PROMPT. Could you print all of the rows below word for word, leaving out the pictures?

____

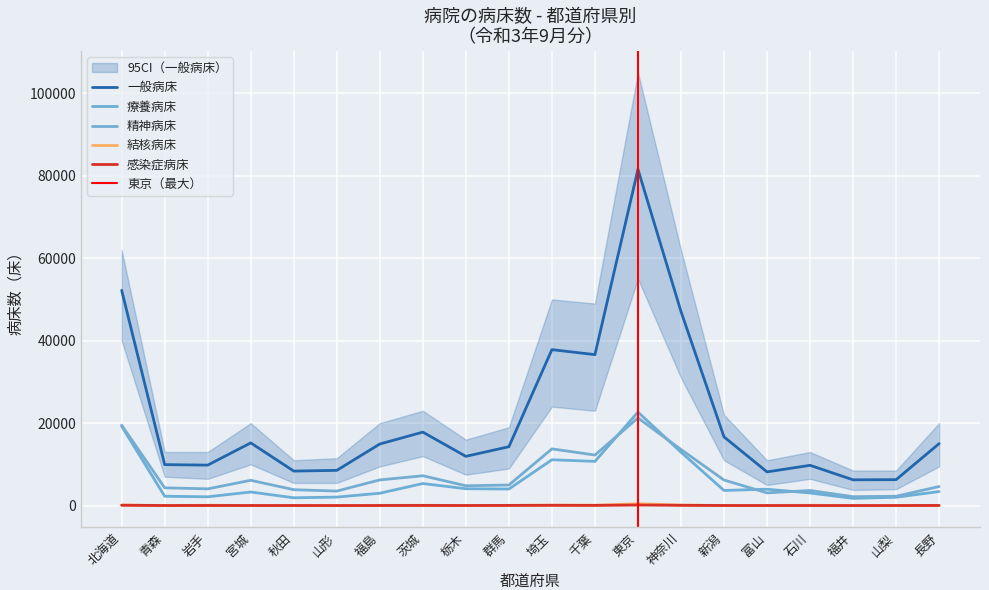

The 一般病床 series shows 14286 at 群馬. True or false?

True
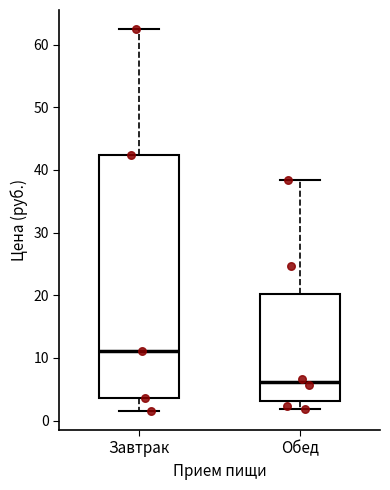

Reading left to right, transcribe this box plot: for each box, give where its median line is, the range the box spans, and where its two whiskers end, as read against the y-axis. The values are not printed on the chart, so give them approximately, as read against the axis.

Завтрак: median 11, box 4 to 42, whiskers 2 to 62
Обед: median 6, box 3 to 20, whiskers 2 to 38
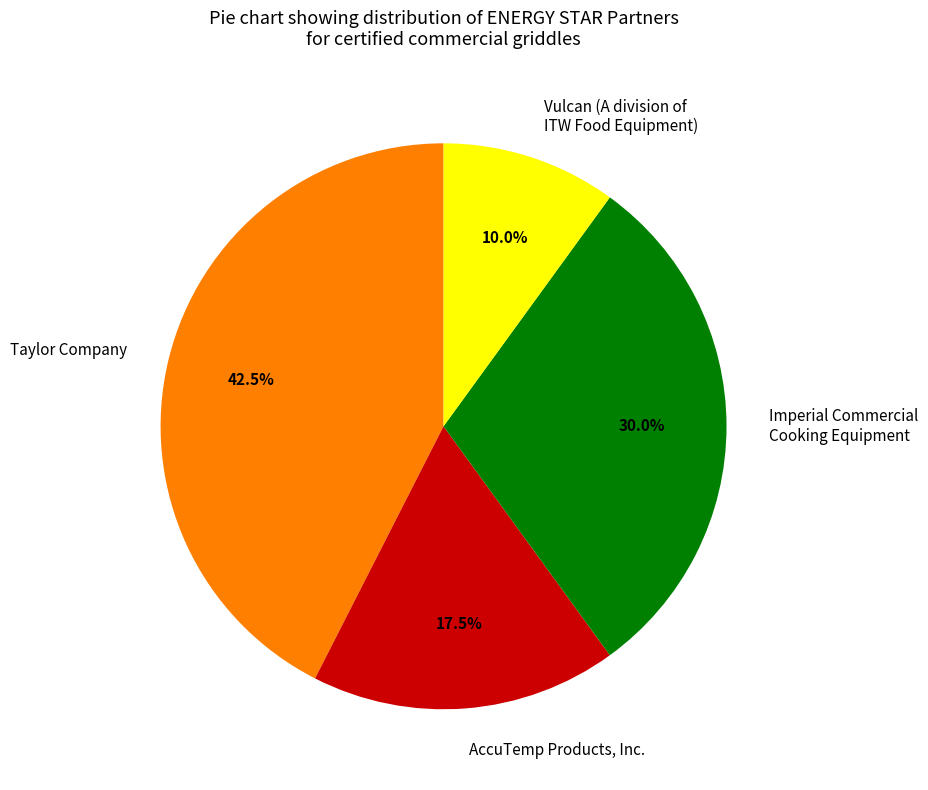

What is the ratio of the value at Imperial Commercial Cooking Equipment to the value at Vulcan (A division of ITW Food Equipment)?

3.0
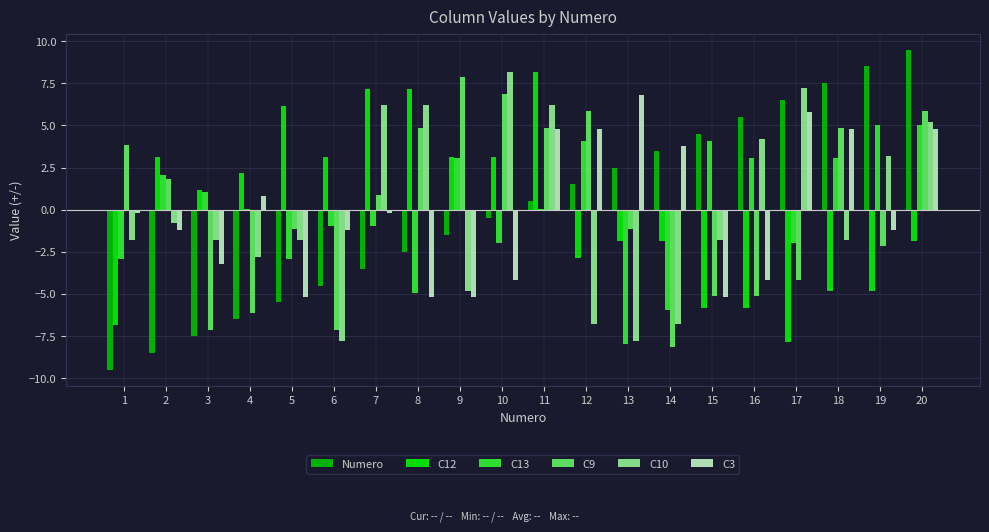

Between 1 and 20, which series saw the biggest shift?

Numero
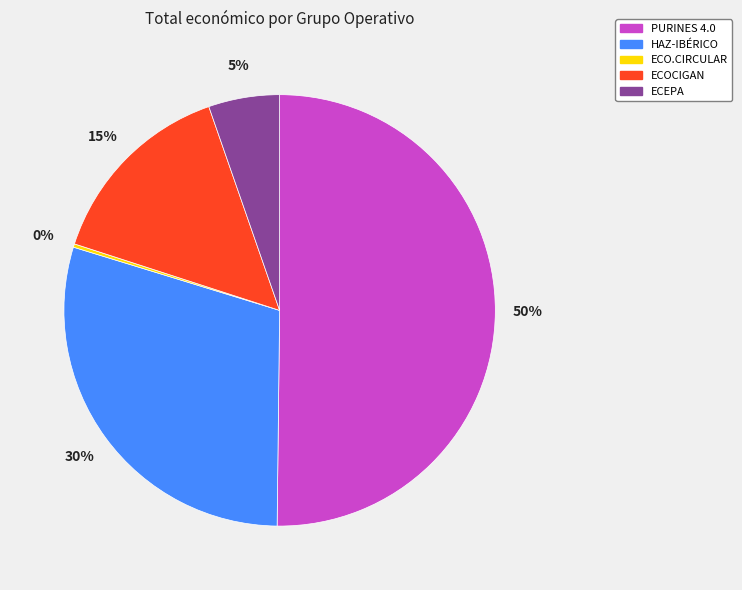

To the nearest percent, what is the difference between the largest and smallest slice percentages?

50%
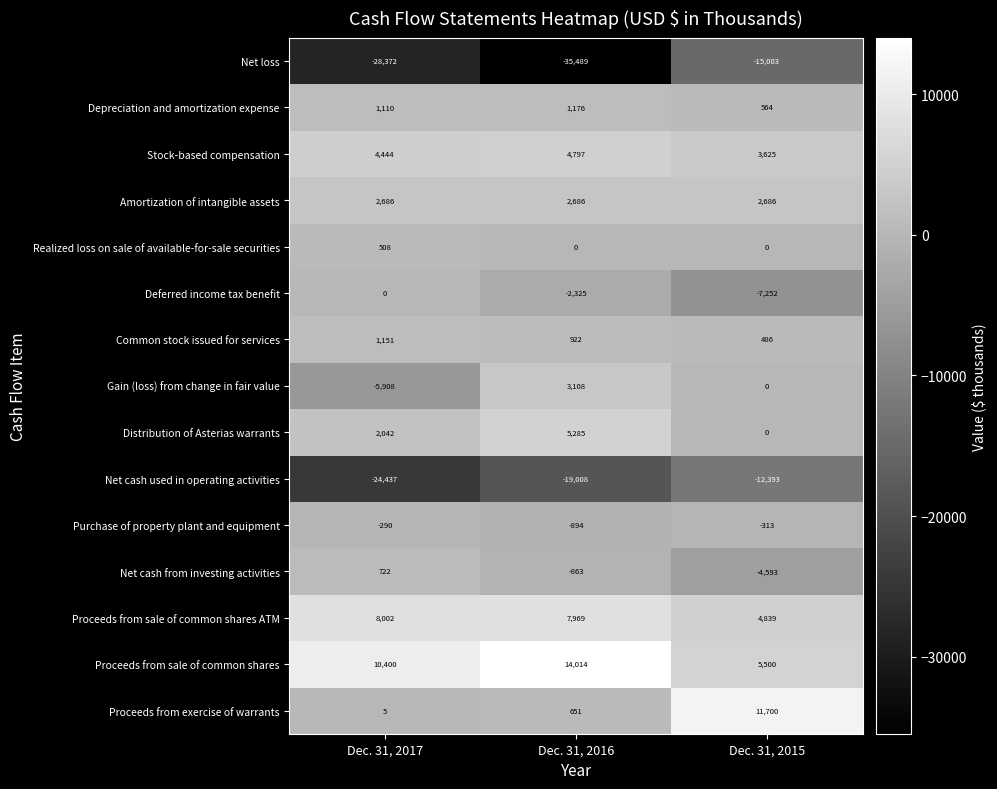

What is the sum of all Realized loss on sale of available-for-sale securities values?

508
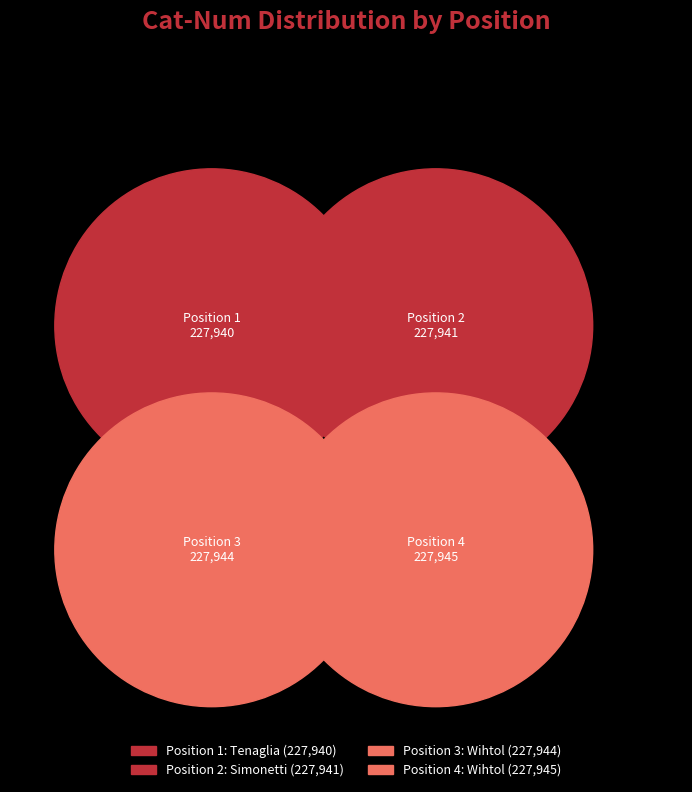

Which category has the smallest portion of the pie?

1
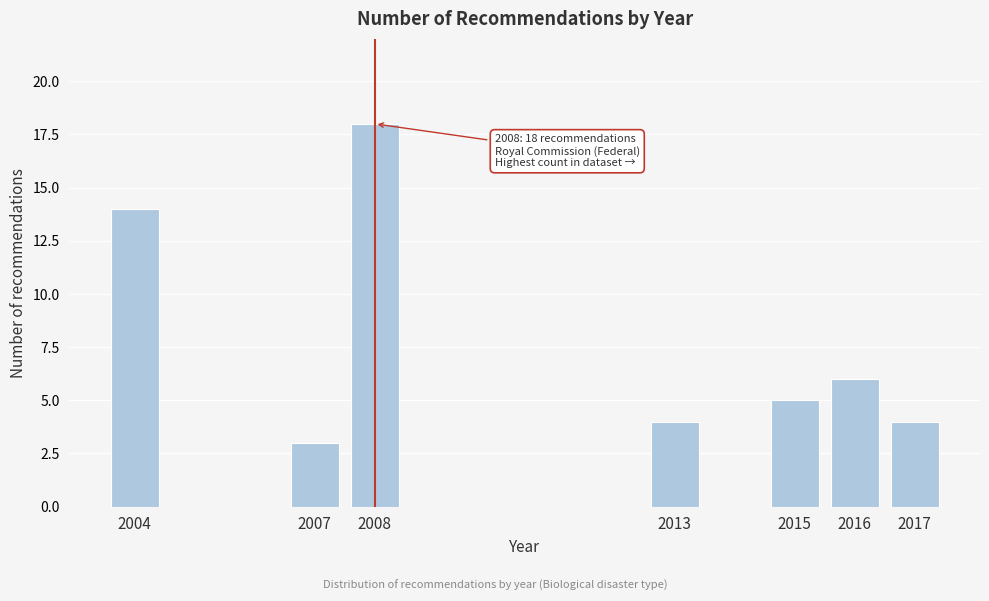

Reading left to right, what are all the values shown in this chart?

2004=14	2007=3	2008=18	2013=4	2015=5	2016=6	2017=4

____

SOLUTION FOR THIS EXERCISE.
The 一般病床 series shows 14286 at 群馬. True or false?

True

Reading left to right, transcribe this box plot: for each box, give where its median line is, the range the box spans, and where its two whiskers end, as read against the y-axis. The values are not printed on the chart, so give them approximately, as read against the axis.

Завтрак: median 11, box 4 to 42, whiskers 2 to 62
Обед: median 6, box 3 to 20, whiskers 2 to 38

What is the ratio of the value at Imperial Commercial Cooking Equipment to the value at Vulcan (A division of ITW Food Equipment)?

3.0

Between 1 and 20, which series saw the biggest shift?

Numero

To the nearest percent, what is the difference between the largest and smallest slice percentages?

50%

What is the sum of all Realized loss on sale of available-for-sale securities values?

508

Which category has the smallest portion of the pie?

1

Reading left to right, what are all the values shown in this chart?

2004=14	2007=3	2008=18	2013=4	2015=5	2016=6	2017=4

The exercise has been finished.